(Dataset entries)
____________
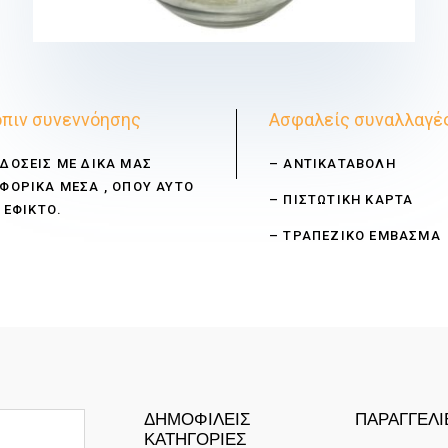
€
πιν συνεννόησης
Ασφαλείς συναλλαγέ
ΔΟΣΕΙΣ ΜΕ ΔΙΚΑ ΜΑΣ
– ΑΝΤΙΚΑΤΑΒΟΛΗ
ΦΟΡΙΚΑ ΜΕΣΑ , ΟΠΟΥ ΑΥΤΟ
– ΠΙΣΤΩΤΙΚΗ ΚΑΡΤΑ
 ΕΦΙΚΤΟ.
– ΤΡΑΠΕΖΙΚΟ ΕΜΒΑΣΜΑ
ΔΗΜΟΦΙΛΕΙΣ
ΠΑΡΑΓΓΕΛΙ
ΚΑΤΗΓΟΡΙΕΣ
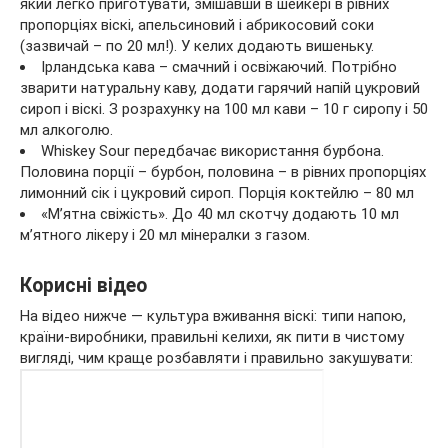
який легко приготувати, змішавши в шейкері в рівних
пропорціях віскі, апельсиновий і абрикосовий соки
(зазвичай – по 20 мл!). У келих додають вишеньку.
Ірландська кава – смачний і освіжаючий. Потрібно
зварити натуральну каву, додати гарячий напій цукровий
сироп і віскі. З розрахунку на 100 мл кави – 10 г сиропу і 50
мл алкоголю.
Whiskey Sour передбачає використання бурбона.
Половина порції – бурбон, половина – в рівних пропорціях
лимонний сік і цукровий сироп. Порція коктейлю – 80 мл
«М’ятна свіжість». До 40 мл скотчу додають 10 мл
м’ятного лікеру і 20 мл мінералки з газом.
Корисні відео
На відео нижче — культура вживання віскі: типи напою,
країни-виробники, правильні келихи, як пити в чистому
вигляді, чим краще розбавляти і правильно закушувати:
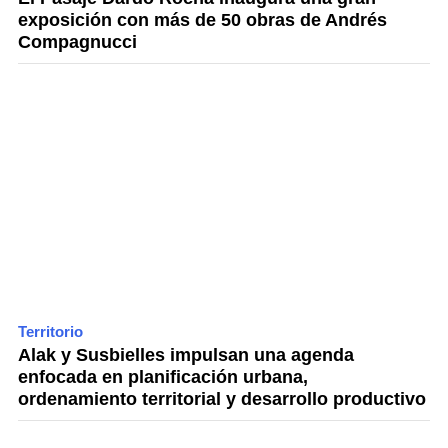
exposición con más de 50 obras de Andrés
Compagnucci
Territorio
Alak y Susbielles impulsan una agenda
enfocada en planificación urbana,
ordenamiento territorial y desarrollo productivo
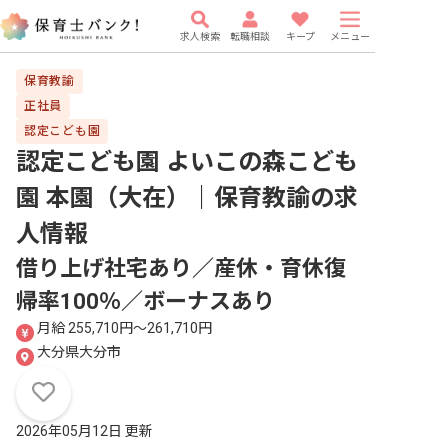
求人検索
転職相談
キープ
メニュー
保育教諭
正社員
認定こども園
認定こども園 よいこの森こども
園 本園（大在）｜保育教諭
の求
人情報
借り上げ社宅あり／産休・育休復
帰率100％／ボーナスあり
月給 255,710円〜261,710円
大分県大分市
2026年05月12日 更新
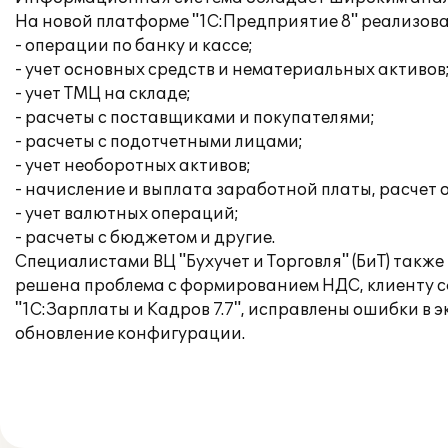
На новой платформе "1С:Предприятие 8" реализов
- операции по банку и кассе;
- учет основных средств и нематериальных активов
- учет ТМЦ на складе;
- расчеты с поставщиками и покупателями;
- расчеты с подотчетными лицами;
- учет необоротных активов;
- начисление и выплата заработной платы, расчет 
- учет валютных операций;
- расчеты с бюджетом и другие.
Специалистами ВЦ "Бухучет и Торговля" (БиТ) такж
решена проблема с формированием НДС, клиенту с
"1С:Зарплаты и Кадров 7.7", исправлены ошибки в 
обновление конфигурации.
____________
EXERCISE BRIEF :: Quote the records word for word, from their start through the line containing "2026年05月12日 更新", including that line. Leave the pictures out.

SOLUTION FOR THIS TASK ::
€
πιν συνεννόησης
Ασφαλείς συναλλαγέ
ΔΟΣΕΙΣ ΜΕ ΔΙΚΑ ΜΑΣ
– ΑΝΤΙΚΑΤΑΒΟΛΗ
ΦΟΡΙΚΑ ΜΕΣΑ , ΟΠΟΥ ΑΥΤΟ
– ΠΙΣΤΩΤΙΚΗ ΚΑΡΤΑ
 ΕΦΙΚΤΟ.
– ΤΡΑΠΕΖΙΚΟ ΕΜΒΑΣΜΑ
ΔΗΜΟΦΙΛΕΙΣ
ΠΑΡΑΓΓΕΛΙ
ΚΑΤΗΓΟΡΙΕΣ
який легко приготувати, змішавши в шейкері в рівних
пропорціях віскі, апельсиновий і абрикосовий соки
(зазвичай – по 20 мл!). У келих додають вишеньку.
Ірландська кава – смачний і освіжаючий. Потрібно
зварити натуральну каву, додати гарячий напій цукровий
сироп і віскі. З розрахунку на 100 мл кави – 10 г сиропу і 50
мл алкоголю.
Whiskey Sour передбачає використання бурбона.
Половина порції – бурбон, половина – в рівних пропорціях
лимонний сік і цукровий сироп. Порція коктейлю – 80 мл
«М’ятна свіжість». До 40 мл скотчу додають 10 мл
м’ятного лікеру і 20 мл мінералки з газом.
Корисні відео
На відео нижче — культура вживання віскі: типи напою,
країни-виробники, правильні келихи, як пити в чистому
вигляді, чим краще розбавляти і правильно закушувати:
exposición con más de 50 obras de Andrés
Compagnucci
Territorio
Alak y Susbielles impulsan una agenda
enfocada en planificación urbana,
ordenamiento territorial y desarrollo productivo
求人検索
転職相談
キープ
メニュー
保育教諭
正社員
認定こども園
認定こども園 よいこの森こども
園 本園（大在）｜保育教諭
の求
人情報
借り上げ社宅あり／産休・育休復
帰率100％／ボーナスあり
月給 255,710円〜261,710円
大分県大分市
2026年05月12日 更新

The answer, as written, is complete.